◆ Excerpted text ◆
Formatters are classes that derive from MediaTypeFormatter
They perform serialization and deserialization
They are based on Media Types (HTTP Content-Type header)

Once a new formatter is added to the HttpConfiguration.Formatters collection, we have a new type of Content-Type that we can handle.

Demo – Formatters

Jon creates a JSONP Demo. JSONP is a way to interject JavaScript into a page loaded from a different domain
See the Security module of Shawn Wildermuth’s course for further details on JSONP as well as Cross Origin Resource Sharing.

Our new Controller has a Get method that takes an integer id and a string callback.
It returns a HttpResponseMessage that has a JSONPReturn object content and “application/javascript” content type.

Our JSONPReturn type contains Callback and JSON string properties.

We also create a new class MyJSONPFormatter which derives from MediaTypeFormatter, and overrides the following MediaTypeFormatter methods:

– CanWriteType
– CanReadType
– WriteToStreamAsync

The advantage of splitting out the code like this is we can later create more types and have the formatter deal with all of them.

To test this, Jon writes an HTML file with a couple of script blocks.
One script block with a myCallBack function which sets text on a h1 element
The another script block calls the api service and sets the callback to our new JavaScript function:


When we run the HTML file in our browser, we see the message “Hello from JSONP Web API Style” proving that our Formatter is working

By looking at the dev tools, we also see this message is returned in the Response body.

◆ Extracted material ◆

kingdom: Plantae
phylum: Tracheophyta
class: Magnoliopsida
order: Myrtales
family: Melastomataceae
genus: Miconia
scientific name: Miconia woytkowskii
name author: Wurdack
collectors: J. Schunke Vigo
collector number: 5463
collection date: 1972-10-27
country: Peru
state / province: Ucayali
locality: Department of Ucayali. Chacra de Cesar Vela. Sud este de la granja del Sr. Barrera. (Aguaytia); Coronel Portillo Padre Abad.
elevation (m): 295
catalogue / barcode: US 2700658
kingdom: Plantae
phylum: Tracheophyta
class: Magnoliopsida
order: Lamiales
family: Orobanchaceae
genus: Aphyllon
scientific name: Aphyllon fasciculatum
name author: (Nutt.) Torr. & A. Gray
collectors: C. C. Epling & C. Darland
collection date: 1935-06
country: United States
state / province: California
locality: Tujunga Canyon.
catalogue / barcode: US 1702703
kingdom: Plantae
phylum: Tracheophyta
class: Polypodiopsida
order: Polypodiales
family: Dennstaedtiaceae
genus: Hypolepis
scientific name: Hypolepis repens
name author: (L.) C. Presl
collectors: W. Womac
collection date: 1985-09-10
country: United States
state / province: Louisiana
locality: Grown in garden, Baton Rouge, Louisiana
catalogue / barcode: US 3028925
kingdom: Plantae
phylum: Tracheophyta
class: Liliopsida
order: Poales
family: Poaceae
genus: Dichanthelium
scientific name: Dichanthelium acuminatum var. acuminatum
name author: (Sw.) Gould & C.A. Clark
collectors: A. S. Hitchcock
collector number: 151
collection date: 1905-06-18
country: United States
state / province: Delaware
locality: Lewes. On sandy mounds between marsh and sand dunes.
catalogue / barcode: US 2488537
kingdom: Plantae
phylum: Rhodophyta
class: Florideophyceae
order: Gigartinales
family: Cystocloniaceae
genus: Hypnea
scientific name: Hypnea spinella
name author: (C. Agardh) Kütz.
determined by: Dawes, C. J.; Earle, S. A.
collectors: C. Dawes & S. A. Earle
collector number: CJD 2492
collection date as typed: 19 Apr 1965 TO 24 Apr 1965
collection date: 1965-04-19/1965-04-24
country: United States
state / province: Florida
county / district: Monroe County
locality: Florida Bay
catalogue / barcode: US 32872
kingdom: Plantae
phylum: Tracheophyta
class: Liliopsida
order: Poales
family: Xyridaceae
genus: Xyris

◆ Task instructions ◆
a. In the Web API formatter notes, copy the passage that begins at the words "One script block" and stops after "the Response body.", substituting "developer tools" for "dev tools".
b. Summarize the Web API formatter notes in two sentences.
c. Carry on the Web API formatter notes from their final sentence.

◆ Expected responses ◆
a.
One script block with a myCallBack function which sets text on a h1 element
The another script block calls the api service and sets the callback to our new JavaScript function:


When we run the HTML file in our browser, we see the message “Hello from JSONP Web API Style” proving that our Formatter is working

By looking at the developer tools, we also see this message is returned in the Response body.

b. Formatters are classes derived from MediaTypeFormatter that perform serialization and deserialization based on media types, and adding one to the HttpConfiguration.Formatters collection lets a new Content-Type be handled. In the JSONP demo, a MyJSONPFormatter class overrides CanWriteType, CanReadType and WriteToStreamAsync, and an HTML test page displays "Hello from JSONP Web API Style" to show the formatter works.

c.
Filters allow us to pre and post process requests before they go into a controller method.

Filters hook into the model binding and controller execution pipeline.

Any generic process that we want to do across many requests, may be best implemented as a Filter.

All filters implement the IFilter interface.

Message Handlers

We can also modify the actual processing pipeline using Message Handlers.

To implement a message handler we derive from DelegatingHandler

Demo – Message Handlers

Jon creates an XMethodOverride project which aims to create a uniform interface that’s based on GET, POST, PUT and DELETE.

Some HttpClients have limited access to certain verbs, e.g. many can only do GET and POST and are forbidden from doing PUT and DELETE.
One example of this is Adobe Flash but there are several others as well.

One technique for getting around this limitation is to add an extra header called X-HTTP-Method-Override.
This gives the server the additional information needed to determine that although it is, for example, a POST request, the header explains that the client actually wants to make a PUT request.

This is what we implement here, starting with Global.asax.cs, where we add our new MyMethodOverrideHandler to the MessageHandler Collection.

Of course we must write our MyMethodOverrideHandler. It derives from DelegatingHandler and has the constant “X-HTTP-Method-Override”

This implementation only works for overriding the Post method, but this pattern could easily be extended to override GET methods as well if required.

Jon shows this working using Fiddler. It ends up calling the Put method instead of the Post method.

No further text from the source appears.